__Data extract__.
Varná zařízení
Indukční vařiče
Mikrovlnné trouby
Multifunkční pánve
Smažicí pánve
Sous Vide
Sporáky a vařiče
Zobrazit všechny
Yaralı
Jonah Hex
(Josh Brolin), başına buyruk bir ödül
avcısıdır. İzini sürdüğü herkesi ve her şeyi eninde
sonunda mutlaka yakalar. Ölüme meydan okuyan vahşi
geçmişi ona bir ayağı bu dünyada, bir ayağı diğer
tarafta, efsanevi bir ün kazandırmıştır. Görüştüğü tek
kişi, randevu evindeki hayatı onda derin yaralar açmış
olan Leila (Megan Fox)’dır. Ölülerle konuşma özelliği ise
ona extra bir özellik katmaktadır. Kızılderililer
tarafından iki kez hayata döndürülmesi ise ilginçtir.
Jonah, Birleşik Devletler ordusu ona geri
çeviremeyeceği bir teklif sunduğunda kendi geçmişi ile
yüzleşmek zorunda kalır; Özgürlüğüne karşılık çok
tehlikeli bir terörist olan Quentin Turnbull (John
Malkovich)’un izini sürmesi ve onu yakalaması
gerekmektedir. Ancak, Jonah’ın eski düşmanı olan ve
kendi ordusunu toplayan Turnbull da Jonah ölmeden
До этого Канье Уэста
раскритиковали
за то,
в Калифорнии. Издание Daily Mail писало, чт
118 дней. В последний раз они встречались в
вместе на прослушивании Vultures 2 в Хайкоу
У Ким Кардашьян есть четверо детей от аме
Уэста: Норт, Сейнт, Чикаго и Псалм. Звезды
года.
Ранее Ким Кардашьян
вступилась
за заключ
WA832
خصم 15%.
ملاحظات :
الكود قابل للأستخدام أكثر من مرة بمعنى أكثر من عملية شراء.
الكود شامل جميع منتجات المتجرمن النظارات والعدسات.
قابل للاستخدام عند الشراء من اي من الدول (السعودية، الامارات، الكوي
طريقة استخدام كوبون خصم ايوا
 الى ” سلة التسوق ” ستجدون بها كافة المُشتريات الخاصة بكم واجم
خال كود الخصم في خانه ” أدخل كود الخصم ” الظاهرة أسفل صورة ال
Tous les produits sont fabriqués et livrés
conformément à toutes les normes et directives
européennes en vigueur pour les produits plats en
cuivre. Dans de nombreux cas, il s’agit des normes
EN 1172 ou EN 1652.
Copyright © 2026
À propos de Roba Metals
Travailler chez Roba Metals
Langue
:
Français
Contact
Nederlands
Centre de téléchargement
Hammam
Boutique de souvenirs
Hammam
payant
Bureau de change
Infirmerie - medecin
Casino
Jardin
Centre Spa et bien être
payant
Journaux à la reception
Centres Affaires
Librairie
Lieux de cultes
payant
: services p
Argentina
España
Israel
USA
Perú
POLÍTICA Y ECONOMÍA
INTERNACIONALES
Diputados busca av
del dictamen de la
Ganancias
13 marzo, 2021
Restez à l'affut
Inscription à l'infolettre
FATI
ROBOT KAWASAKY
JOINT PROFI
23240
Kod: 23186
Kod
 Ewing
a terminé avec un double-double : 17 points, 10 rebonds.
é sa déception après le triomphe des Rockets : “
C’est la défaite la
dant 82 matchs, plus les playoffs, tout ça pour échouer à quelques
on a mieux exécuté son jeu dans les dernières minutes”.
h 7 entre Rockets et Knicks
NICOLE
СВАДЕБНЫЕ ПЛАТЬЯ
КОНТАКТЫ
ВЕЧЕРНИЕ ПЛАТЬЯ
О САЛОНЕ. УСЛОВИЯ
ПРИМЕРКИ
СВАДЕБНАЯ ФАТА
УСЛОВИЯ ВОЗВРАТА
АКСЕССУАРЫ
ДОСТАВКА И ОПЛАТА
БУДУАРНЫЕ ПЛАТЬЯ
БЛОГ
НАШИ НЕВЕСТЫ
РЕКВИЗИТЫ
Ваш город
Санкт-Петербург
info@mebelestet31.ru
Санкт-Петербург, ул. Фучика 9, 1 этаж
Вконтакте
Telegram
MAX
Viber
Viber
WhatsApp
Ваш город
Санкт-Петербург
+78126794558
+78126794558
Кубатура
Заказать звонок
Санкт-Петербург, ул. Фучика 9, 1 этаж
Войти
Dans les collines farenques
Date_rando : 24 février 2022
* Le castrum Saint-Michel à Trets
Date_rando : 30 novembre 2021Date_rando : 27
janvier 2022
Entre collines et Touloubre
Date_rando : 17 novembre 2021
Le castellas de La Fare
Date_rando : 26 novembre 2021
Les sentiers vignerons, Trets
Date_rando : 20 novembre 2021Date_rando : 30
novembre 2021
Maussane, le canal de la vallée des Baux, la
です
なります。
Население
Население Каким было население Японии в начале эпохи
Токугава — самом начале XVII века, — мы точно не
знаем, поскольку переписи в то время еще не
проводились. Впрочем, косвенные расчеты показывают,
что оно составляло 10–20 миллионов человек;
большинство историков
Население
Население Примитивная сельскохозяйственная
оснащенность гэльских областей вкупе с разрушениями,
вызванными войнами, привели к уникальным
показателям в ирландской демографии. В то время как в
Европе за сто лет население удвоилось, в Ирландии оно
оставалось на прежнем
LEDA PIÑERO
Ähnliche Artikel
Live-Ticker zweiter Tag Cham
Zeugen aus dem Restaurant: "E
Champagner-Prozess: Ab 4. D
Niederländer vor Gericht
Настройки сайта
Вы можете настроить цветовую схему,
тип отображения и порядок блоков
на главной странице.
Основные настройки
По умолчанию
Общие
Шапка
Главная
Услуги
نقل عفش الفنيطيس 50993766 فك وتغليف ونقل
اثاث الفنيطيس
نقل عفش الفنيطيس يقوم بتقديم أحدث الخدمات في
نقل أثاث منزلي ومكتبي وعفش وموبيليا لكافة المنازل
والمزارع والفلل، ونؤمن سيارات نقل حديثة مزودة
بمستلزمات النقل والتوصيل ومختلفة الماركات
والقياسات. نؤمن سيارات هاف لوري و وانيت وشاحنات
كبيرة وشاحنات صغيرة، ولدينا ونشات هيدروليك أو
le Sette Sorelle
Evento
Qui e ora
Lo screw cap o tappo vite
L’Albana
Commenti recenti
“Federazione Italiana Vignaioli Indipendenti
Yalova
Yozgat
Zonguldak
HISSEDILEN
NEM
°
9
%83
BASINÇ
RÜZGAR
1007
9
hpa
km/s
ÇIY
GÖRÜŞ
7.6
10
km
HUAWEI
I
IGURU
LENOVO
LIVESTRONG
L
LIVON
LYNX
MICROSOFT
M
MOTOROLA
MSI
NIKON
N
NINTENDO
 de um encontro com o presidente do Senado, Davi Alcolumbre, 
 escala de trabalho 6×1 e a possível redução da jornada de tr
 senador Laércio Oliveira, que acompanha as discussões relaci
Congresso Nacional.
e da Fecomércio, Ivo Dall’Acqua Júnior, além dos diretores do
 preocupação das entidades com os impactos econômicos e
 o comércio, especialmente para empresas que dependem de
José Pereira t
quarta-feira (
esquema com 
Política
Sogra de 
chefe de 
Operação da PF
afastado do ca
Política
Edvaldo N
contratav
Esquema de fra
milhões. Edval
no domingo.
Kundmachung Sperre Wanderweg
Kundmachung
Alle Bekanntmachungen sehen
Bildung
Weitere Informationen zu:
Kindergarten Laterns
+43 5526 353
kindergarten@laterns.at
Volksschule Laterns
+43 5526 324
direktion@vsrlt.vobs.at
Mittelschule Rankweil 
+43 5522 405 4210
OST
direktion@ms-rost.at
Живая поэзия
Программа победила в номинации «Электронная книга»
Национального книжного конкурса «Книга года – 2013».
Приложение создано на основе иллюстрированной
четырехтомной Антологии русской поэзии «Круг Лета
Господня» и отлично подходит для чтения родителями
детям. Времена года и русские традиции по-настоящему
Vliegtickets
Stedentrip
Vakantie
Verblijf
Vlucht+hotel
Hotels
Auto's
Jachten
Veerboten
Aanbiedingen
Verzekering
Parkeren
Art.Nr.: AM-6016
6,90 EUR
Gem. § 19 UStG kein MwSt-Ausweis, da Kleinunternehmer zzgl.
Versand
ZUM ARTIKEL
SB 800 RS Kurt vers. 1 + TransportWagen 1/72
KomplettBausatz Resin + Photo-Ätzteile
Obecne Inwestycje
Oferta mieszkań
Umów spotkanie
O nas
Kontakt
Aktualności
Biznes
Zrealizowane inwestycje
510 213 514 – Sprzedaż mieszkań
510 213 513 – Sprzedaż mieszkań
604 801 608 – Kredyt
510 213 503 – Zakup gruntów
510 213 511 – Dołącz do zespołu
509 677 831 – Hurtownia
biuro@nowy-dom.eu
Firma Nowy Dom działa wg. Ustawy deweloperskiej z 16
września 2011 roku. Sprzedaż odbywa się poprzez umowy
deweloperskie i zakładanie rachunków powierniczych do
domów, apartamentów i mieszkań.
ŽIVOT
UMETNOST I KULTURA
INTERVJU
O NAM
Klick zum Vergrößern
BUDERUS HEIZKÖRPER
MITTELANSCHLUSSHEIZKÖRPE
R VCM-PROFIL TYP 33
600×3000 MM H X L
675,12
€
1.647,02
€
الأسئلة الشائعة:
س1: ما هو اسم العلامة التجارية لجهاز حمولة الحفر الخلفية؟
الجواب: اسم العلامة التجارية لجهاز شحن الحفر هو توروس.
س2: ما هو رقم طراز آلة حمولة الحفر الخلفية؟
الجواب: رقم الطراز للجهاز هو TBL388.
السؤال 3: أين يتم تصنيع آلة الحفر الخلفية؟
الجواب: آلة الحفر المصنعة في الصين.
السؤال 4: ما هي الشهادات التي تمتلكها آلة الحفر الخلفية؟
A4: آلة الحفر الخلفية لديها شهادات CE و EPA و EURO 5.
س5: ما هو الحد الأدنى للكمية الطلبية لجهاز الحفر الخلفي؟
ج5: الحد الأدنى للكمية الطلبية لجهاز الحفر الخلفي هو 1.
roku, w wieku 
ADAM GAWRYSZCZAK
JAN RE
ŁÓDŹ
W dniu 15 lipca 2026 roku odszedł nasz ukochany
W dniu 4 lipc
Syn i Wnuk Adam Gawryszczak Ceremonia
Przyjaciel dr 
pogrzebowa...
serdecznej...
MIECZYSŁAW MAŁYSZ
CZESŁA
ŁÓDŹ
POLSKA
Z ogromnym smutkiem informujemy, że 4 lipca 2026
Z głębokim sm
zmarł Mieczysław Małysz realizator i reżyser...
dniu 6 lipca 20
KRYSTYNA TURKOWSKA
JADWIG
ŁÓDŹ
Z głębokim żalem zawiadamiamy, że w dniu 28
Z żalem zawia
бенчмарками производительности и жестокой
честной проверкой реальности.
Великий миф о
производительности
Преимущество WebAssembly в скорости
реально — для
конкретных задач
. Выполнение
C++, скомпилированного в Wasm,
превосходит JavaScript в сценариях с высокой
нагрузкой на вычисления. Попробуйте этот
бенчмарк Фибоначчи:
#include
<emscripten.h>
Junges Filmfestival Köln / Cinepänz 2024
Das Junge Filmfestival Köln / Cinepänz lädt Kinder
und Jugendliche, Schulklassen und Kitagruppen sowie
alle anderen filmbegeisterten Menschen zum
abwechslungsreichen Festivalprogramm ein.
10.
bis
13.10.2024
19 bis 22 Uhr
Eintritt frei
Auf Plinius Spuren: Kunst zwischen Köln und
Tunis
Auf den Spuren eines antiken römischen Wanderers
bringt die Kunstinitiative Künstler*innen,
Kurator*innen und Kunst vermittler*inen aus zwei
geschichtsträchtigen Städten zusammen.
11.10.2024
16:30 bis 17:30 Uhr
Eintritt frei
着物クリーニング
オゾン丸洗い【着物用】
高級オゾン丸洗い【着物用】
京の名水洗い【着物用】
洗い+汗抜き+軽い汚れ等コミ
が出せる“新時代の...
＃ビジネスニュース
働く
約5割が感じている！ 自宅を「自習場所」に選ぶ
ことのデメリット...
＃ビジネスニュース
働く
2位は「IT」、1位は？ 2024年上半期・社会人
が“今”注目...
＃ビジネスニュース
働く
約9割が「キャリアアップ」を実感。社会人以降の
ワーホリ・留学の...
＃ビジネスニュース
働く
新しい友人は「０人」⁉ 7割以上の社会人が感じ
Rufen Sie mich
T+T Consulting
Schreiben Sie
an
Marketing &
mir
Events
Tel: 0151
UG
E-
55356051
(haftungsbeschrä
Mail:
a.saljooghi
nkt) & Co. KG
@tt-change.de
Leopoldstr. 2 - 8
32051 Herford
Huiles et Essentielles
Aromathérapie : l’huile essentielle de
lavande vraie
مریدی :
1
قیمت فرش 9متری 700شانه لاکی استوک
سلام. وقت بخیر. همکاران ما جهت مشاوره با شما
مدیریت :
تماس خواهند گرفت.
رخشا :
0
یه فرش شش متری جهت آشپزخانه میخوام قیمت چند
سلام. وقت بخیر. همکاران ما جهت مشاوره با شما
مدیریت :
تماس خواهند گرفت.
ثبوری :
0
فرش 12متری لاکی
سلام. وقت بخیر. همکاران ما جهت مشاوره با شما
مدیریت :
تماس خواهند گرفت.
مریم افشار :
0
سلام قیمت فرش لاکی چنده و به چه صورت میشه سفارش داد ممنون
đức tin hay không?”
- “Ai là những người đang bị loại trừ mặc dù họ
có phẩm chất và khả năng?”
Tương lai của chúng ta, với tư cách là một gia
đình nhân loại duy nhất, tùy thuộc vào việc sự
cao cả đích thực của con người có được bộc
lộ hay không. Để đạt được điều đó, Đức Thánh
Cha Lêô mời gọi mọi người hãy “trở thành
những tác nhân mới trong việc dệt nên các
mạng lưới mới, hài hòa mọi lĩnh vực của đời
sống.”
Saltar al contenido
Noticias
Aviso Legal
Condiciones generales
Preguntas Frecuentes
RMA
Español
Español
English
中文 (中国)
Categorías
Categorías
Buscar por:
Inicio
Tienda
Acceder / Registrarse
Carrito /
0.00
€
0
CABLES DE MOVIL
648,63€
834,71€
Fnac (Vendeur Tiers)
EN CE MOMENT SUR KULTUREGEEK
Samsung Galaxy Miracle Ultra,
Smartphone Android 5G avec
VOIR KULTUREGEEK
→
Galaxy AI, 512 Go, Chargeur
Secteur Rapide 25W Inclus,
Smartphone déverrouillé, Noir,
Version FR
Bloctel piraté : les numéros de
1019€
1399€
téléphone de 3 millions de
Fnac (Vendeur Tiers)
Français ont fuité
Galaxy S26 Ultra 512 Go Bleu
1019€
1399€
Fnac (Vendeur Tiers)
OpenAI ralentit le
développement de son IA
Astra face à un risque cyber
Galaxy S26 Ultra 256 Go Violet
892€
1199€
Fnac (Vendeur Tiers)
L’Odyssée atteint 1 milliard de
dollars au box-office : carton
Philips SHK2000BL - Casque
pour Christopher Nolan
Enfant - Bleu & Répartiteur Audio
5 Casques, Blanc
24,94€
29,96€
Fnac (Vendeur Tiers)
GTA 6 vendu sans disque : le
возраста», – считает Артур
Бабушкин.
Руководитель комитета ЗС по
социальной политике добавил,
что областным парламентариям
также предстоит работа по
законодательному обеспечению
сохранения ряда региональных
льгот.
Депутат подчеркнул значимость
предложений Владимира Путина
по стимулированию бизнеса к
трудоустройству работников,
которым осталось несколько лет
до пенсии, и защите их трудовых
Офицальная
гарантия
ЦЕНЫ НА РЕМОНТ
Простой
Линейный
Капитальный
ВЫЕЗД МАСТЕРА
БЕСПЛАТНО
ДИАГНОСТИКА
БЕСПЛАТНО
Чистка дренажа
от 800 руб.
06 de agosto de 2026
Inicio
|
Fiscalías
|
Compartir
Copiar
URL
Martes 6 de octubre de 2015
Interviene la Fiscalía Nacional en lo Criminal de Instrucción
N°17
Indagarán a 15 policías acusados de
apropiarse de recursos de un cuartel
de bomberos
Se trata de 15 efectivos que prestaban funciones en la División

__What the task requires__.
Reproduce the data word for word, from its first line through the line containing "118 дней. В последний раз они встречались в", including both of those lines.

__Output of the task__.
Varná zařízení
Indukční vařiče
Mikrovlnné trouby
Multifunkční pánve
Smažicí pánve
Sous Vide
Sporáky a vařiče
Zobrazit všechny
Yaralı
Jonah Hex
(Josh Brolin), başına buyruk bir ödül
avcısıdır. İzini sürdüğü herkesi ve her şeyi eninde
sonunda mutlaka yakalar. Ölüme meydan okuyan vahşi
geçmişi ona bir ayağı bu dünyada, bir ayağı diğer
tarafta, efsanevi bir ün kazandırmıştır. Görüştüğü tek
kişi, randevu evindeki hayatı onda derin yaralar açmış
olan Leila (Megan Fox)’dır. Ölülerle konuşma özelliği ise
ona extra bir özellik katmaktadır. Kızılderililer
tarafından iki kez hayata döndürülmesi ise ilginçtir.
Jonah, Birleşik Devletler ordusu ona geri
çeviremeyeceği bir teklif sunduğunda kendi geçmişi ile
yüzleşmek zorunda kalır; Özgürlüğüne karşılık çok
tehlikeli bir terörist olan Quentin Turnbull (John
Malkovich)’un izini sürmesi ve onu yakalaması
gerekmektedir. Ancak, Jonah’ın eski düşmanı olan ve
kendi ordusunu toplayan Turnbull da Jonah ölmeden
До этого Канье Уэста
раскритиковали
за то,
в Калифорнии. Издание Daily Mail писало, чт
118 дней. В последний раз они встречались в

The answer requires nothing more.